While cruising through the cavernous lunch room at the Orlando SCM conference in February, I ran into an old friend, Tim Park. While at Intel, I had recruited Tim from my alma mater, the University of Michigan, to work in Intel’s supply chain process and system’s group. I learned Tim had left Intel to pursue a successful career in the supply chain SAP APO/SCM consulting world at Rapidigm and became their practice lead when Fujitsu bought Rapidigm in late 2006. I am very excited to say that Tim has accepted an offer with our firm (see press release) and will be our new Director of Business Development. He brings a wealth of knowledge, client contacts, and connections to top talent in our consulting niche. Tim has the unique skillset our clients desperately need – a strong supply chain business background with the technical/SAP knowledge to put it to work. I will pass on many of my biz dev duties to Tim as I move onto my role as Managing Director but won’t be too far from the sales and partnering action. Congrats to us… Tim is going to be a great addition to the team!

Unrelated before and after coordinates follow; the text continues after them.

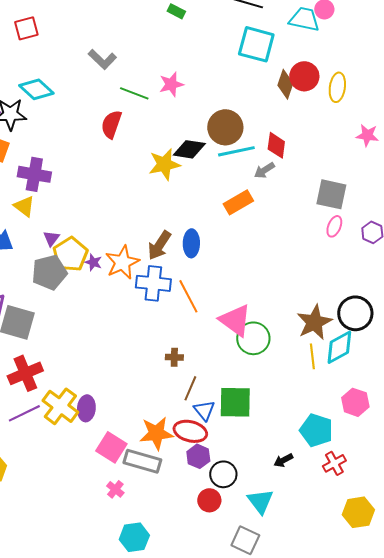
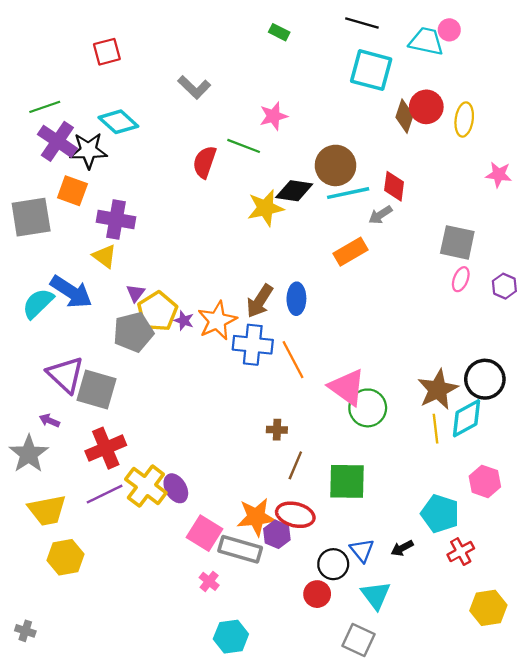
green line: (134, 93) -> (244, 146), moved
purple ellipse: (86, 408) -> (176, 488), turned -35
blue triangle: (204, 410) -> (362, 550), moved
purple hexagon: (198, 456) -> (277, 534), moved

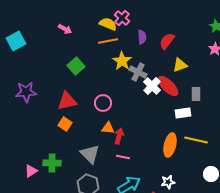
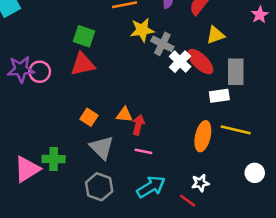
yellow star: (122, 61) -> (142, 30), turned 30
green square: (76, 66) -> (84, 36), turned -30
gray rectangle: (196, 94) -> (236, 72), size x1.5
red triangle: (67, 101) -> (83, 64), moved
pink circle: (103, 103) -> (40, 72), moved
orange square: (65, 124) -> (89, 117), moved
pink triangle: (31, 171) -> (27, 169), size x1.6

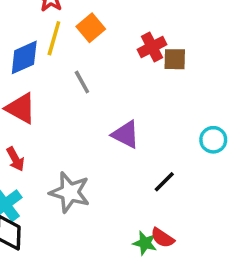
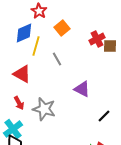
yellow line: (54, 38) -> (36, 46), moved
blue diamond: (24, 57) -> (24, 33), moved
gray star: (70, 192) -> (44, 109), moved

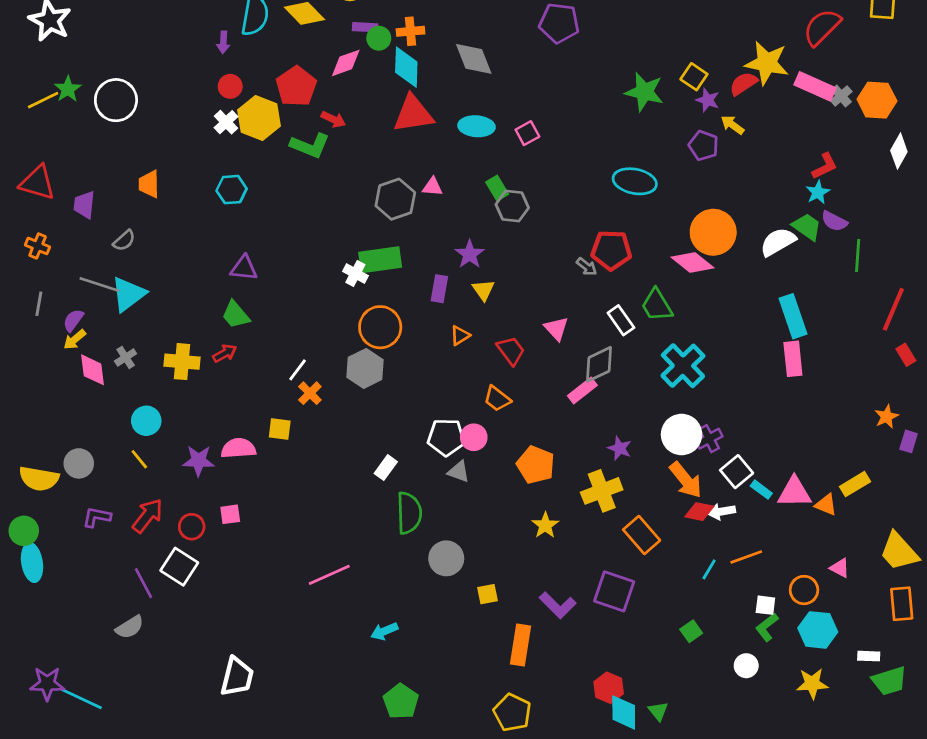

Taking a quick step back from the details, I wanted to spend just a moment introducing this forum. The intent is to share with folks our insights on the supply chain consulting industry that may be as specific as a new SAP capability but also as broad as an industry trend in Fortune 500 supply chain investments. Although we are a niche player in the field, we are actually considered mid-sized in this market. We only hire senior consultants that have “cut their teeth” with other firms for years and have established themselves as leaders so we often get handed the tough problems either directly from our clients or from the large firms that do not have the expertise. With 30+ clients across multiple industries, this gives us a pretty broad view of the overall supply chain market
My partners and I will use this forum to discuss the trends we are seeing and hypothesize how it may impact other companies. I live in San Francisco and passed a gas station this weekend where the $4/gallon ceiling had been breached – ugh. We all know that rising energy costs will increase corporate expense ratios but I will go into more detail on what companies are doing to mitigate those costs in form of supply chain process and technology investments. Other topics may include how Operations and IT teams never quite seem to work together as well as they should and how some basic facilitation may help. Of course, we will also have some deep dive discussions on a new feature or set of current features that SAP has released in their Advanced Planning and Optimization tool or other budding areas of their overall SCM module.
The driver for this forum was that I was unable to find anyone else addressing this subject matter for the supply chain sector. Our goal is to allow this blog to help facilitate some of that discussion in a consolidated place and of course… show prospective clients that we are the best firm in which to partner to solve these complex problems
Chris Botha and I conducted a workshop with a leading fertilizer company last week and were blown away by the intricacies and the far reaching impacts of this industry. The client is looking to improve their optimization process for long range planning currently being run (like most companies) on a whiz-bang set of xls sheets. Since their model doesn’t quite fit the standard SNP Optimizer, we suggested a phased approach of building a custom solver and then incorporate that into a standard IT implementation using the SAP APO Optimization Workbench. We have an excellent partner who specializes in supply chain optimization engines combining their Operations Research PhD’s with real business implementation experience. We are very optimistic that this will help the client run rapid long range optimization “what ifs” to help quantify strategic corporate initiatives. Drop me a note if you are interested in discussing this solution or other custom optimization options.
On a side note, the fertilizer business is a great one to be in right now. With the world population growing, poverty and nutrition improving, limited space for new farming lands, and the push for renewable biofuels, the world needs fertilizer!